You do not have to use Apple toolchain for building macOS apps, if you are content with the fact, that your binaries might be broken in future macOS releases. With point releases, even. For a case study, see golang.
Work gave me my first smart phone, an iPhone. I thought it was great at first. Then I started to use it, transfer photos, etc. Then I saw the number of hoops you had to jump through to make an app and get it on your phone. That was enough for me. It was a while ago, but I have my doubts that it was much easier. I try to steer people away from an iPhone if they don't have a mac. They just don't play nice with others. Development is the same. I never did make an iPhone app because I didn't have a mac.
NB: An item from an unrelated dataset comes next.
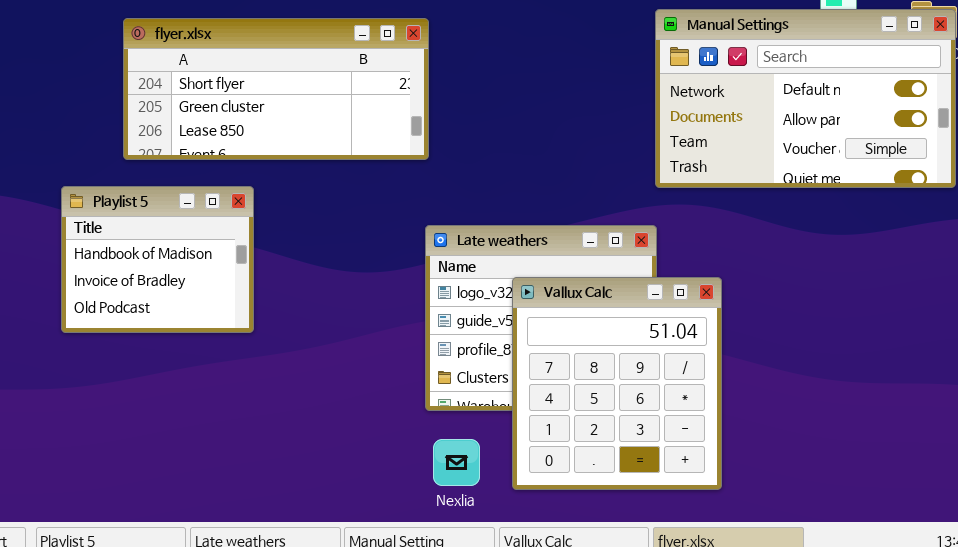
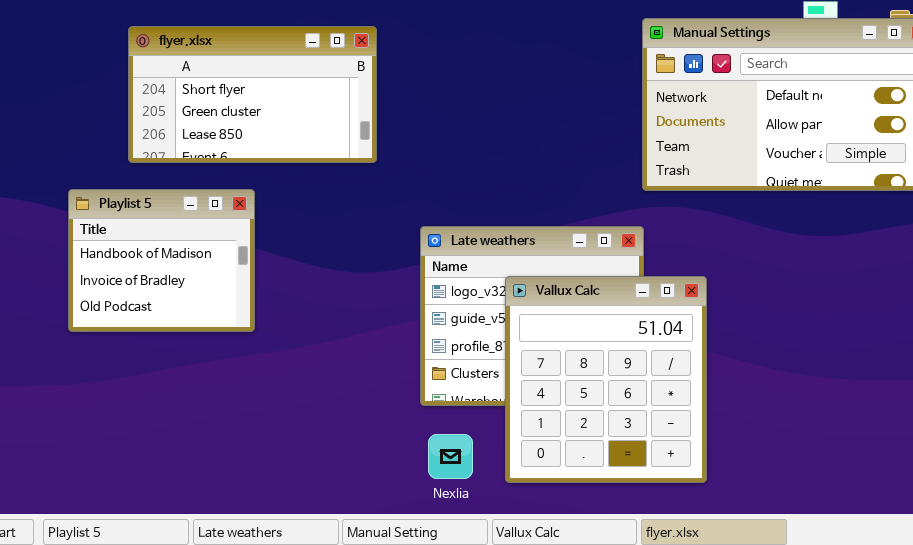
flyer.xlsx: [123,18,429,160] -> [128,26,377,163], resized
My next phone was one I bought, a Nexus device from google. Want to get an app on it? Download the SDK and tools, fire up hello world, throw it on your phone and it works.
> Download the SDK and tools, fire up hello world, throw it on your phone and it works.
This is exactly how it is done on iOS too from iOS 7/8. You don't need a Developer Account anymore to put your own apps on your own phone. You need a Dev. Account only if you want to push the app on App Store.
For typical iOS development using Swift/Objective-C yes, you will need an Apple machine. Some people are using VMs instead but the experience is (usually) terrible. There are also cloud services where you can rent a macOS VPS, I never tried this approach.